(Items from a dataset)
....

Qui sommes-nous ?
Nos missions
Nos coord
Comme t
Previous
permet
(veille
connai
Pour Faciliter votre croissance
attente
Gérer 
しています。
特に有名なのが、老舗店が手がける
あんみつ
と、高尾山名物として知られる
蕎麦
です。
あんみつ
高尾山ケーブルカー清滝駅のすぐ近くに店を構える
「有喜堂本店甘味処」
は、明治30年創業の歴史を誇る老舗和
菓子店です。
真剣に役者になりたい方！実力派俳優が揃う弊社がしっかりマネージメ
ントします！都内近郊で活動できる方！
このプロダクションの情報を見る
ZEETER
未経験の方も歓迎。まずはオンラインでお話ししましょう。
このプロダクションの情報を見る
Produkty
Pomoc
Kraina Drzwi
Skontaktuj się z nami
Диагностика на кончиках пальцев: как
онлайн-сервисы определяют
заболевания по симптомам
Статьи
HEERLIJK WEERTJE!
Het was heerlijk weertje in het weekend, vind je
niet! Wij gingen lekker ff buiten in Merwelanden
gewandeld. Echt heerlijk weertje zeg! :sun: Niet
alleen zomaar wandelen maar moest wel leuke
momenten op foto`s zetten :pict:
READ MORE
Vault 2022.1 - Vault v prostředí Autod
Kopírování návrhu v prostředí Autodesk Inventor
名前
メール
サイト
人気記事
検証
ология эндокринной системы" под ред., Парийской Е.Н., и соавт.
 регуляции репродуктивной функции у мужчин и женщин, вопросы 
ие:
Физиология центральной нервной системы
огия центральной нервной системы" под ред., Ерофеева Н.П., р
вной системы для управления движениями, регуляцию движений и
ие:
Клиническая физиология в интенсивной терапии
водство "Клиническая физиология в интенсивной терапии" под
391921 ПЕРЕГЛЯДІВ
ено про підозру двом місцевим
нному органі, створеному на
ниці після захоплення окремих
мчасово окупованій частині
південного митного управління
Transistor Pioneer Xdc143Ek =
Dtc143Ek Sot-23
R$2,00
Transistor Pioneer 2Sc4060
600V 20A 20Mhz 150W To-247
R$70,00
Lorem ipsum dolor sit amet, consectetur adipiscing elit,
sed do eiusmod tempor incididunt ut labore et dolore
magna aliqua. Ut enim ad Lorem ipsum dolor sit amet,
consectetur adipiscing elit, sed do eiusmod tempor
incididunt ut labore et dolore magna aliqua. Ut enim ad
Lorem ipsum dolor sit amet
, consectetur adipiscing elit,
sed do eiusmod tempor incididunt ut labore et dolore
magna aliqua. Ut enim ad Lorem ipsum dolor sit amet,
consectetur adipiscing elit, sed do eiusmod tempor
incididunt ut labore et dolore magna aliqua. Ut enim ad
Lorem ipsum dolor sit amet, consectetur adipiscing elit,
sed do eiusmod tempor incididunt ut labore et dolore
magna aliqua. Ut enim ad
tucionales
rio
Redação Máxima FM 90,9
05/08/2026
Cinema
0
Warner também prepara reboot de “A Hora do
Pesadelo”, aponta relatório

....

■ WHAT IS EXPECTED: Rewrite the data above, swapping "Transistor Pioneer" for "Transistor Philips" wherever it occurs and leaving every other character as it is.

■ TASK RESPONSE:
Qui sommes-nous ?
Nos missions
Nos coord
Comme t
Previous
permet
(veille
connai
Pour Faciliter votre croissance
attente
Gérer 
しています。
特に有名なのが、老舗店が手がける
あんみつ
と、高尾山名物として知られる
蕎麦
です。
あんみつ
高尾山ケーブルカー清滝駅のすぐ近くに店を構える
「有喜堂本店甘味処」
は、明治30年創業の歴史を誇る老舗和
菓子店です。
真剣に役者になりたい方！実力派俳優が揃う弊社がしっかりマネージメ
ントします！都内近郊で活動できる方！
このプロダクションの情報を見る
ZEETER
未経験の方も歓迎。まずはオンラインでお話ししましょう。
このプロダクションの情報を見る
Produkty
Pomoc
Kraina Drzwi
Skontaktuj się z nami
Диагностика на кончиках пальцев: как
онлайн-сервисы определяют
заболевания по симптомам
Статьи
HEERLIJK WEERTJE!
Het was heerlijk weertje in het weekend, vind je
niet! Wij gingen lekker ff buiten in Merwelanden
gewandeld. Echt heerlijk weertje zeg! :sun: Niet
alleen zomaar wandelen maar moest wel leuke
momenten op foto`s zetten :pict:
READ MORE
Vault 2022.1 - Vault v prostředí Autod
Kopírování návrhu v prostředí Autodesk Inventor
名前
メール
サイト
人気記事
検証
ология эндокринной системы" под ред., Парийской Е.Н., и соавт.
 регуляции репродуктивной функции у мужчин и женщин, вопросы 
ие:
Физиология центральной нервной системы
огия центральной нервной системы" под ред., Ерофеева Н.П., р
вной системы для управления движениями, регуляцию движений и
ие:
Клиническая физиология в интенсивной терапии
водство "Клиническая физиология в интенсивной терапии" под
391921 ПЕРЕГЛЯДІВ
ено про підозру двом місцевим
нному органі, створеному на
ниці після захоплення окремих
мчасово окупованій частині
південного митного управління
Transistor Philips Xdc143Ek =
Dtc143Ek Sot-23
R$2,00
Transistor Philips 2Sc4060
600V 20A 20Mhz 150W To-247
R$70,00
Lorem ipsum dolor sit amet, consectetur adipiscing elit,
sed do eiusmod tempor incididunt ut labore et dolore
magna aliqua. Ut enim ad Lorem ipsum dolor sit amet,
consectetur adipiscing elit, sed do eiusmod tempor
incididunt ut labore et dolore magna aliqua. Ut enim ad
Lorem ipsum dolor sit amet
, consectetur adipiscing elit,
sed do eiusmod tempor incididunt ut labore et dolore
magna aliqua. Ut enim ad Lorem ipsum dolor sit amet,
consectetur adipiscing elit, sed do eiusmod tempor
incididunt ut labore et dolore magna aliqua. Ut enim ad
Lorem ipsum dolor sit amet, consectetur adipiscing elit,
sed do eiusmod tempor incididunt ut labore et dolore
magna aliqua. Ut enim ad
tucionales
rio
Redação Máxima FM 90,9
05/08/2026
Cinema
0
Warner também prepara reboot de “A Hora do
Pesadelo”, aponta relatório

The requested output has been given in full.